RECORDED DATA -
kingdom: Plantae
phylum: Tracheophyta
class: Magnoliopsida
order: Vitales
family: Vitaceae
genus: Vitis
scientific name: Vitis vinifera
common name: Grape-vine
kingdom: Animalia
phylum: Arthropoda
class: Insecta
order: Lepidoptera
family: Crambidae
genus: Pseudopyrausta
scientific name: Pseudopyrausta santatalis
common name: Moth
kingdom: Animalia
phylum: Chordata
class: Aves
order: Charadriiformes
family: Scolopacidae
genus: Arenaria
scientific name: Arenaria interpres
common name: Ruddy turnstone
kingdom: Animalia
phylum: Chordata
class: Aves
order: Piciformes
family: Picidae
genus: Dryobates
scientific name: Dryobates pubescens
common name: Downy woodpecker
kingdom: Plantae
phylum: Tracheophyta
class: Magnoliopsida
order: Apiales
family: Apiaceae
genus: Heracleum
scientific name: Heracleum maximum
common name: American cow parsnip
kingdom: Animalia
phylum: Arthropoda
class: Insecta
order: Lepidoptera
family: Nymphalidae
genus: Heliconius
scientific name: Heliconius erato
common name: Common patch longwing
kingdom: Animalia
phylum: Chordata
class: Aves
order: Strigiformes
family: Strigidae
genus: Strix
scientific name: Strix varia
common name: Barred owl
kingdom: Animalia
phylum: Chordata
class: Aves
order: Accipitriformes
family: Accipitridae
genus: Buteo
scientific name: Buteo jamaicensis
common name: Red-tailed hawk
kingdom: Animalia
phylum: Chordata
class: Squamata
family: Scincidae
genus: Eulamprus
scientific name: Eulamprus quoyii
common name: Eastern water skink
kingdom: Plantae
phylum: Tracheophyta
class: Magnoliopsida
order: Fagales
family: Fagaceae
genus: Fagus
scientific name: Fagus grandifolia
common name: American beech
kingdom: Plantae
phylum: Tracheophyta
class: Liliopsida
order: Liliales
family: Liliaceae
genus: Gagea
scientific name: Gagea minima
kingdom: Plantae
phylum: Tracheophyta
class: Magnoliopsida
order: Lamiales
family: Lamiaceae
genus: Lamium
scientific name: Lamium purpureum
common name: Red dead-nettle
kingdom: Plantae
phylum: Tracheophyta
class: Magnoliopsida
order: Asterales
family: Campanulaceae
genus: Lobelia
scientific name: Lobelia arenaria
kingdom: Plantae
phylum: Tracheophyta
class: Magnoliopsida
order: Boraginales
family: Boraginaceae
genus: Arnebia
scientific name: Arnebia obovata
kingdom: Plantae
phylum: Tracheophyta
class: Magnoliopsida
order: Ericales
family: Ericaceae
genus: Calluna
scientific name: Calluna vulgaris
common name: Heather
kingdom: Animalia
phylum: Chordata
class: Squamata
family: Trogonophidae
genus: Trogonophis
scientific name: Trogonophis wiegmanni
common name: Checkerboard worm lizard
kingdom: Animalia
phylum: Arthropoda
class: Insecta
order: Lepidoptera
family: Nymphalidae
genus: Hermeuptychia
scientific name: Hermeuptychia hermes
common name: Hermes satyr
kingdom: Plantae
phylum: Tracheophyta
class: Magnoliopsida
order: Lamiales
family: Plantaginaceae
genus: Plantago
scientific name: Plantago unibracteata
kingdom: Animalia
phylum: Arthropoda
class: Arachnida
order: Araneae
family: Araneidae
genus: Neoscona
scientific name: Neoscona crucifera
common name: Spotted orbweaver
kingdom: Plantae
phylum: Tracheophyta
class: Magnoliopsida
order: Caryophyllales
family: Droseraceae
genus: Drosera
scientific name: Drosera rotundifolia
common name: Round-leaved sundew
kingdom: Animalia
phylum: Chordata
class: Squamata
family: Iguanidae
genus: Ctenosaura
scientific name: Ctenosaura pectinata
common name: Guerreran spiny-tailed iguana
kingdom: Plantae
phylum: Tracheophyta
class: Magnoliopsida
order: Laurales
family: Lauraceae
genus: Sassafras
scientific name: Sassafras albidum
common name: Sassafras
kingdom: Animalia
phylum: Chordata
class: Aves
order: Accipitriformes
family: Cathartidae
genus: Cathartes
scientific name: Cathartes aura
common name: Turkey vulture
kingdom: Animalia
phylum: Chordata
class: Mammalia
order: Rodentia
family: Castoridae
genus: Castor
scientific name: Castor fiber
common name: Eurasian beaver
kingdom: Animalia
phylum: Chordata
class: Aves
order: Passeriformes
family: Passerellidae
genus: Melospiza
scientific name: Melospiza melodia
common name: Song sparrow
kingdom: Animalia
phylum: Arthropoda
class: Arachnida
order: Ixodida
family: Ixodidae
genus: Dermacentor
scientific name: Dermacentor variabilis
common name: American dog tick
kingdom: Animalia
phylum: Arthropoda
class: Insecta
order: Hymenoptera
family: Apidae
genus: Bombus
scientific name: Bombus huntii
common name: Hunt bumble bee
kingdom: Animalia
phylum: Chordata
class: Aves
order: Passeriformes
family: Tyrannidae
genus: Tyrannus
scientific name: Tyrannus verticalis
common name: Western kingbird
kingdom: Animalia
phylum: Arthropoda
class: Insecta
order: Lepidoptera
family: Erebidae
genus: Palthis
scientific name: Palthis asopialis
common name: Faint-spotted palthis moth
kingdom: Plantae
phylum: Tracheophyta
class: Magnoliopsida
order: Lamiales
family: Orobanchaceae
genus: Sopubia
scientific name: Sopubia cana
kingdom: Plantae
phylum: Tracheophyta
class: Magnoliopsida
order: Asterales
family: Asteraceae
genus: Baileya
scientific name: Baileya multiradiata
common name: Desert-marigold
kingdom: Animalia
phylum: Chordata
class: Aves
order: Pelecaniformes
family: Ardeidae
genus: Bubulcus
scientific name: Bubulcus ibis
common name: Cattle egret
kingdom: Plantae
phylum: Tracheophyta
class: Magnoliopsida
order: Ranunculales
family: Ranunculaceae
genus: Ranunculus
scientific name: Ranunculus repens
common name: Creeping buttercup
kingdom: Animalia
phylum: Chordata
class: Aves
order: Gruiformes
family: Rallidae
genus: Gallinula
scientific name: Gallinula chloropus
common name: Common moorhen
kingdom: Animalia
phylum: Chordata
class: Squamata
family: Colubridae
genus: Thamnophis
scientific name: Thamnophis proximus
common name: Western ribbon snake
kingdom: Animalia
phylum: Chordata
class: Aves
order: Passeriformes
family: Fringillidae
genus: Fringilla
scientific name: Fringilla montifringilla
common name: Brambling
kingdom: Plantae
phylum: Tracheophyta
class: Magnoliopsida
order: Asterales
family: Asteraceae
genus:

WHAT IS BEING ASKED - Rewrite every line from all the records above as one numbered list, omitting blank lines.

ANSWER TO THIS TASK -
1. kingdom: Plantae
2. phylum: Tracheophyta
3. class: Magnoliopsida
4. order: Vitales
5. family: Vitaceae
6. genus: Vitis
7. scientific name: Vitis vinifera
8. common name: Grape-vine
9. kingdom: Animalia
10. phylum: Arthropoda
11. class: Insecta
12. order: Lepidoptera
13. family: Crambidae
14. genus: Pseudopyrausta
15. scientific name: Pseudopyrausta santatalis
16. common name: Moth
17. kingdom: Animalia
18. phylum: Chordata
19. class: Aves
20. order: Charadriiformes
21. family: Scolopacidae
22. genus: Arenaria
23. scientific name: Arenaria interpres
24. common name: Ruddy turnstone
25. kingdom: Animalia
26. phylum: Chordata
27. class: Aves
28. order: Piciformes
29. family: Picidae
30. genus: Dryobates
31. scientific name: Dryobates pubescens
32. common name: Downy woodpecker
33. kingdom: Plantae
34. phylum: Tracheophyta
35. class: Magnoliopsida
36. order: Apiales
37. family: Apiaceae
38. genus: Heracleum
39. scientific name: Heracleum maximum
40. common name: American cow parsnip
41. kingdom: Animalia
42. phylum: Arthropoda
43. class: Insecta
44. order: Lepidoptera
45. family: Nymphalidae
46. genus: Heliconius
47. scientific name: Heliconius erato
48. common name: Common patch longwing
49. kingdom: Animalia
50. phylum: Chordata
51. class: Aves
52. order: Strigiformes
53. family: Strigidae
54. genus: Strix
55. scientific name: Strix varia
56. common name: Barred owl
57. kingdom: Animalia
58. phylum: Chordata
59. class: Aves
60. order: Accipitriformes
61. family: Accipitridae
62. genus: Buteo
63. scientific name: Buteo jamaicensis
64. common name: Red-tailed hawk
65. kingdom: Animalia
66. phylum: Chordata
67. class: Squamata
68. family: Scincidae
69. genus: Eulamprus
70. scientific name: Eulamprus quoyii
71. common name: Eastern water skink
72. kingdom: Plantae
73. phylum: Tracheophyta
74. class: Magnoliopsida
75. order: Fagales
76. family: Fagaceae
77. genus: Fagus
78. scientific name: Fagus grandifolia
79. common name: American beech
80. kingdom: Plantae
81. phylum: Tracheophyta
82. class: Liliopsida
83. order: Liliales
84. family: Liliaceae
85. genus: Gagea
86. scientific name: Gagea minima
87. kingdom: Plantae
88. phylum: Tracheophyta
89. class: Magnoliopsida
90. order: Lamiales
91. family: Lamiaceae
92. genus: Lamium
93. scientific name: Lamium purpureum
94. common name: Red dead-nettle
95. kingdom: Plantae
96. phylum: Tracheophyta
97. class: Magnoliopsida
98. order: Asterales
99. family: Campanulaceae
100. genus: Lobelia
101. scientific name: Lobelia arenaria
102. kingdom: Plantae
103. phylum: Tracheophyta
104. class: Magnoliopsida
105. order: Boraginales
106. family: Boraginaceae
107. genus: Arnebia
108. scientific name: Arnebia obovata
109. kingdom: Plantae
110. phylum: Tracheophyta
111. class: Magnoliopsida
112. order: Ericales
113. family: Ericaceae
114. genus: Calluna
115. scientific name: Calluna vulgaris
116. common name: Heather
117. kingdom: Animalia
118. phylum: Chordata
119. class: Squamata
120. family: Trogonophidae
121. genus: Trogonophis
122. scientific name: Trogonophis wiegmanni
123. common name: Checkerboard worm lizard
124. kingdom: Animalia
125. phylum: Arthropoda
126. class: Insecta
127. order: Lepidoptera
128. family: Nymphalidae
129. genus: Hermeuptychia
130. scientific name: Hermeuptychia hermes
131. common name: Hermes satyr
132. kingdom: Plantae
133. phylum: Tracheophyta
134. class: Magnoliopsida
135. order: Lamiales
136. family: Plantaginaceae
137. genus: Plantago
138. scientific name: Plantago unibracteata
139. kingdom: Animalia
140. phylum: Arthropoda
141. class: Arachnida
142. order: Araneae
143. family: Araneidae
144. genus: Neoscona
145. scientific name: Neoscona crucifera
146. common name: Spotted orbweaver
147. kingdom: Plantae
148. phylum: Tracheophyta
149. class: Magnoliopsida
150. order: Caryophyllales
151. family: Droseraceae
152. genus: Drosera
153. scientific name: Drosera rotundifolia
154. common name: Round-leaved sundew
155. kingdom: Animalia
156. phylum: Chordata
157. class: Squamata
158. family: Iguanidae
159. genus: Ctenosaura
160. scientific name: Ctenosaura pectinata
161. common name: Guerreran spiny-tailed iguana
162. kingdom: Plantae
163. phylum: Tracheophyta
164. class: Magnoliopsida
165. order: Laurales
166. family: Lauraceae
167. genus: Sassafras
168. scientific name: Sassafras albidum
169. common name: Sassafras
170. kingdom: Animalia
171. phylum: Chordata
172. class: Aves
173. order: Accipitriformes
174. family: Cathartidae
175. genus: Cathartes
176. scientific name: Cathartes aura
177. common name: Turkey vulture
178. kingdom: Animalia
179. phylum: Chordata
180. class: Mammalia
181. order: Rodentia
182. family: Castoridae
183. genus: Castor
184. scientific name: Castor fiber
185. common name: Eurasian beaver
186. kingdom: Animalia
187. phylum: Chordata
188. class: Aves
189. order: Passeriformes
190. family: Passerellidae
191. genus: Melospiza
192. scientific name: Melospiza melodia
193. common name: Song sparrow
194. kingdom: Animalia
195. phylum: Arthropoda
196. class: Arachnida
197. order: Ixodida
198. family: Ixodidae
199. genus: Dermacentor
200. scientific name: Dermacentor variabilis
201. common name: American dog tick
202. kingdom: Animalia
203. phylum: Arthropoda
204. class: Insecta
205. order: Hymenoptera
206. family: Apidae
207. genus: Bombus
208. scientific name: Bombus huntii
209. common name: Hunt bumble bee
210. kingdom: Animalia
211. phylum: Chordata
212. class: Aves
213. order: Passeriformes
214. family: Tyrannidae
215. genus: Tyrannus
216. scientific name: Tyrannus verticalis
217. common name: Western kingbird
218. kingdom: Animalia
219. phylum: Arthropoda
220. class: Insecta
221. order: Lepidoptera
222. family: Erebidae
223. genus: Palthis
224. scientific name: Palthis asopialis
225. common name: Faint-spotted palthis moth
226. kingdom: Plantae
227. phylum: Tracheophyta
228. class: Magnoliopsida
229. order: Lamiales
230. family: Orobanchaceae
231. genus: Sopubia
232. scientific name: Sopubia cana
233. kingdom: Plantae
234. phylum: Tracheophyta
235. class: Magnoliopsida
236. order: Asterales
237. family: Asteraceae
238. genus: Baileya
239. scientific name: Baileya multiradiata
240. common name: Desert-marigold
241. kingdom: Animalia
242. phylum: Chordata
243. class: Aves
244. order: Pelecaniformes
245. family: Ardeidae
246. genus: Bubulcus
247. scientific name: Bubulcus ibis
248. common name: Cattle egret
249. kingdom: Plantae
250. phylum: Tracheophyta
251. class: Magnoliopsida
252. order: Ranunculales
253. family: Ranunculaceae
254. genus: Ranunculus
255. scientific name: Ranunculus repens
256. common name: Creeping buttercup
257. kingdom: Animalia
258. phylum: Chordata
259. class: Aves
260. order: Gruiformes
261. family: Rallidae
262. genus: Gallinula
263. scientific name: Gallinula chloropus
264. common name: Common moorhen
265. kingdom: Animalia
266. phylum: Chordata
267. class: Squamata
268. family: Colubridae
269. genus: Thamnophis
270. scientific name: Thamnophis proximus
271. common name: Western ribbon snake
272. kingdom: Animalia
273. phylum: Chordata
274. class: Aves
275. order: Passeriformes
276. family: Fringillidae
277. genus: Fringilla
278. scientific name: Fringilla montifringilla
279. common name: Brambling
280. kingdom: Plantae
281. phylum: Tracheophyta
282. class: Magnoliopsida
283. order: Asterales
284. family: Asteraceae
285. genus:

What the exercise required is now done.